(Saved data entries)
+++
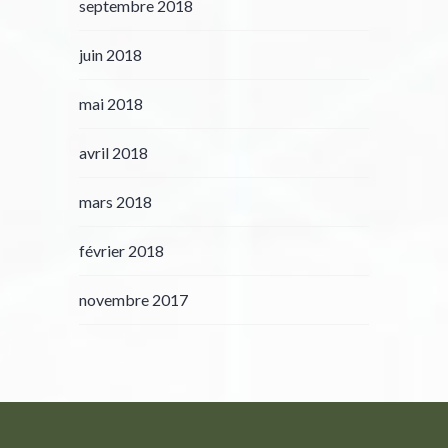
septembre 2018
juin 2018
mai 2018
avril 2018
mars 2018
février 2018
novembre 2017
+++
_DESCRIPTION OF THE TASK_: Copy the text of every item above line for line, leaving out the pictures.

_OUTPUT_:
septembre 2018
juin 2018
mai 2018
avril 2018
mars 2018
février 2018
novembre 2017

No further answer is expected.